Posted on

I had a moving experience this morning visiting an art exhibit. I went to speak with the artist and see her installation to explore a potential collaboration. The exhibit: “Are We Listening?” by visual artist Rebecca Carlton. She created hundreds of clay-homing pigeons to represent the threatened languages of the world. They hang from the space in a spiral, a migration V, and finally a circle. On the bottom of each pigeon is a language of the world and how many speakers there are for that language. Her exhibit only represents about 10% of the 7,000 spoken languages, many of those who of risk of dying out this century.

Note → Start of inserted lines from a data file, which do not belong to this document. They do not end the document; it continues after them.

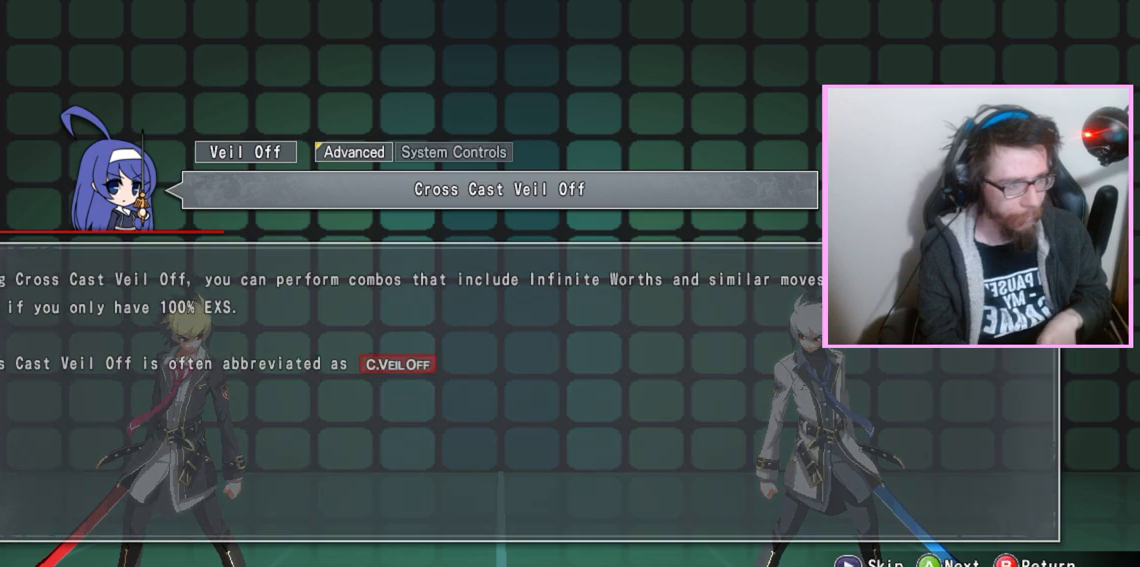
{"buttons": [], "events": []}
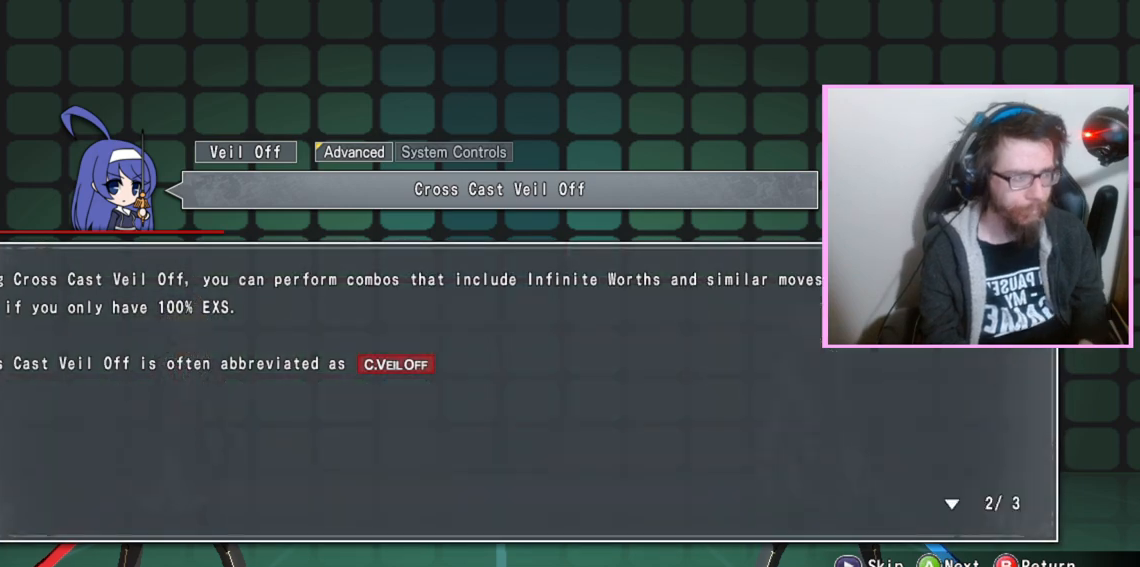
{"buttons": [], "events": []}
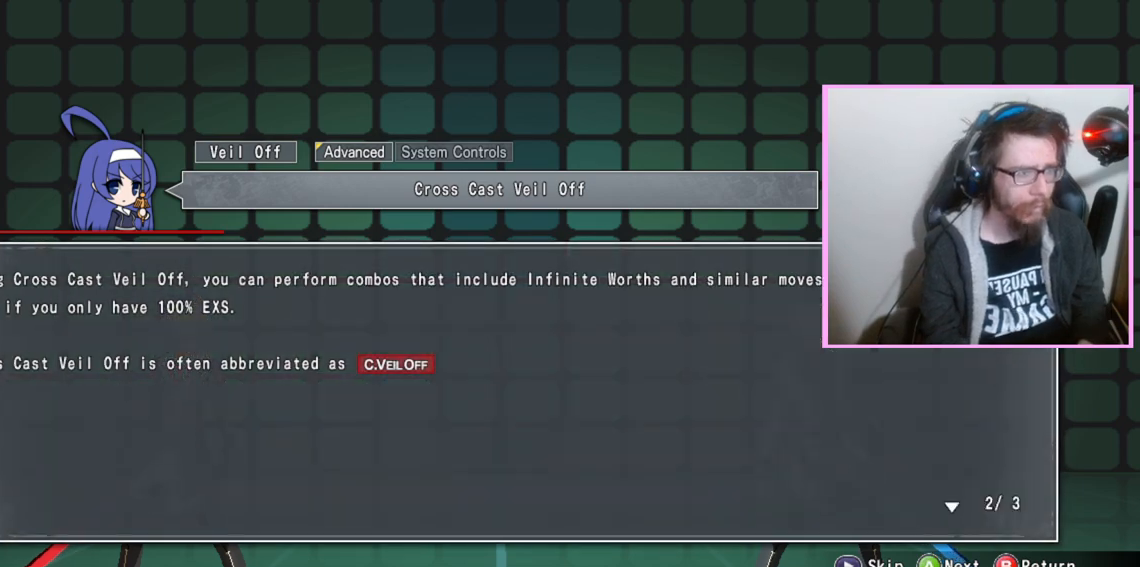
{"buttons": ["D"], "events": [[433, "D", "down"]]}
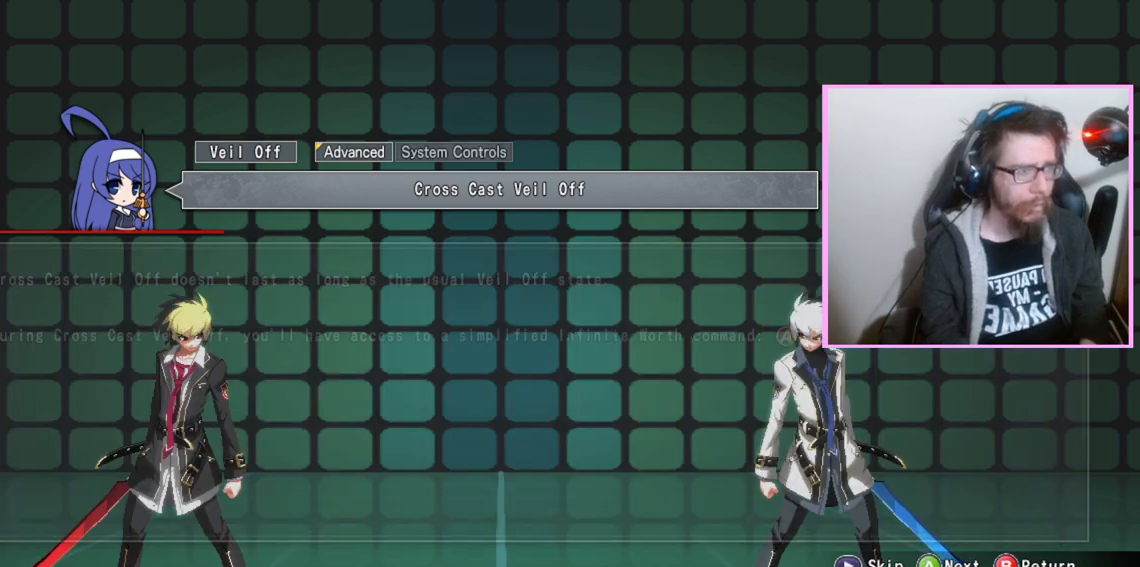
{"buttons": [], "events": [[17, "D", "up"]]}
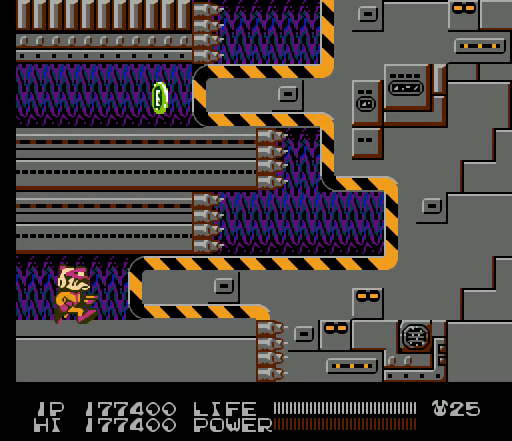
Gameplay with a controller (Nintendo layout); each line is a JSON object with the inputs held at the frame after it. "events" lists button and stick changes between this image and that frame as [ms after this image, input, new state], when the widget could be followed in between. Not read: L3 R3.
{"buttons": [], "events": [[67, "DPAD_RIGHT", "up"], [267, "DPAD_RIGHT", "down"], [367, "DPAD_RIGHT", "up"]]}
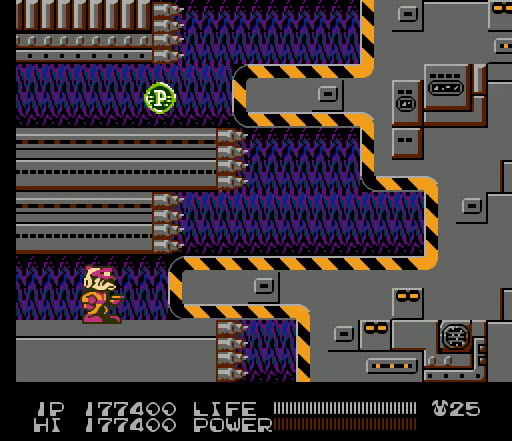
{"buttons": [], "events": []}
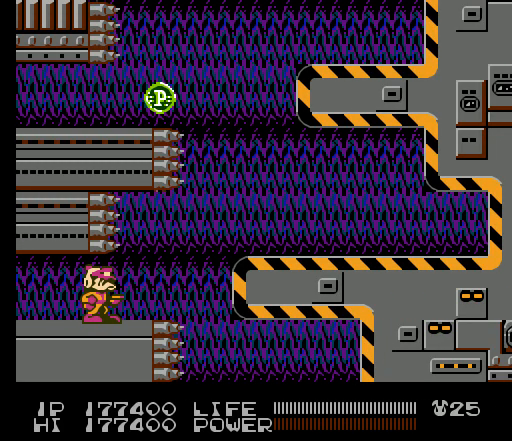
{"buttons": [], "events": []}
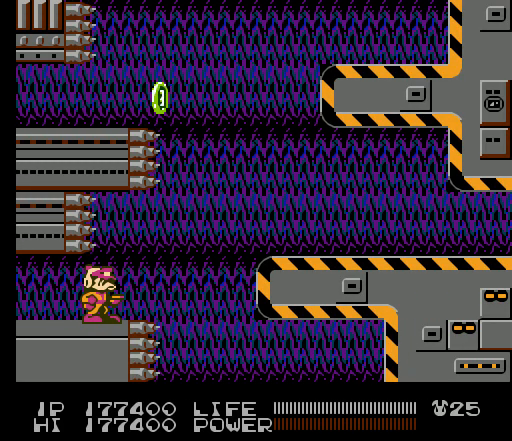
{"buttons": [], "events": [[100, "SELECT", "down"], [233, "SELECT", "up"]]}
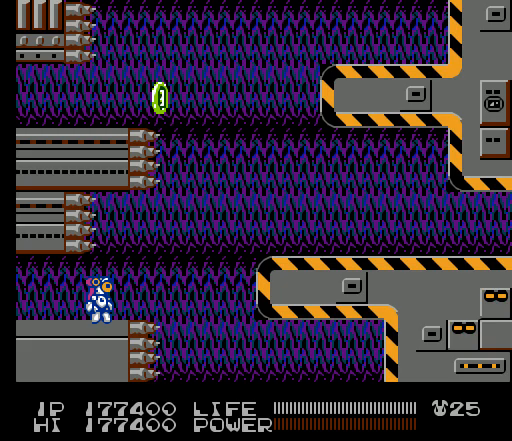
{"buttons": [], "events": []}
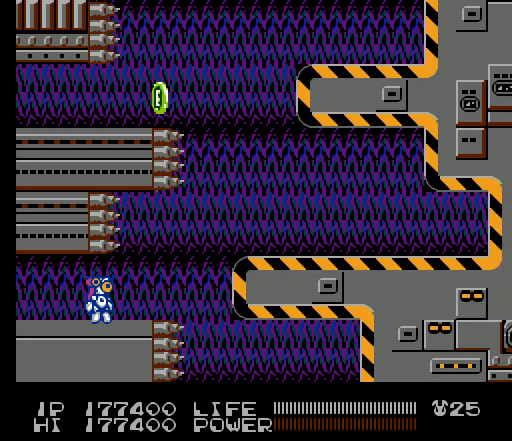
{"buttons": [], "events": [[33, "DPAD_RIGHT", "down"], [167, "DPAD_RIGHT", "up"]]}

I didn’t expect to be so mesmerized by it. Perhaps I don’t visit enough art exhibits. Perhaps it was powerful because it was a private tour and I got to speak to the artist about her inspiration and her intent. We had a beautiful conversation about community and how we hear and see one another.

I stood in front of the V of white clay pigeons when I first took in the exhibit, each hanging from a thin wire, the flock angling down so that the leader was the lowest, right in front of my face. I had this image of a community laid out before me. Or, truthfully, of that scene in Avatar: The Last Airbender when Aang meets the guru and is asked to lay out his grief before him and an image of him facing a culture of airbenders eradicated. I felt both sad and connected.

Quote on the wall outside of the “Are We Listening?” exhibit

The exhibit officially opens in late April and goes through June and my homework is to pitch a conversation or workshop I could hold in that space as a follow-up to the Words Matter program from last month that I helped organize for the League of Women Voters. I was inspired by the space and the conversation — and our stories and the power of language is definitely connected to the idea of listening to one another.

Perhaps I should be attending more art exhibits?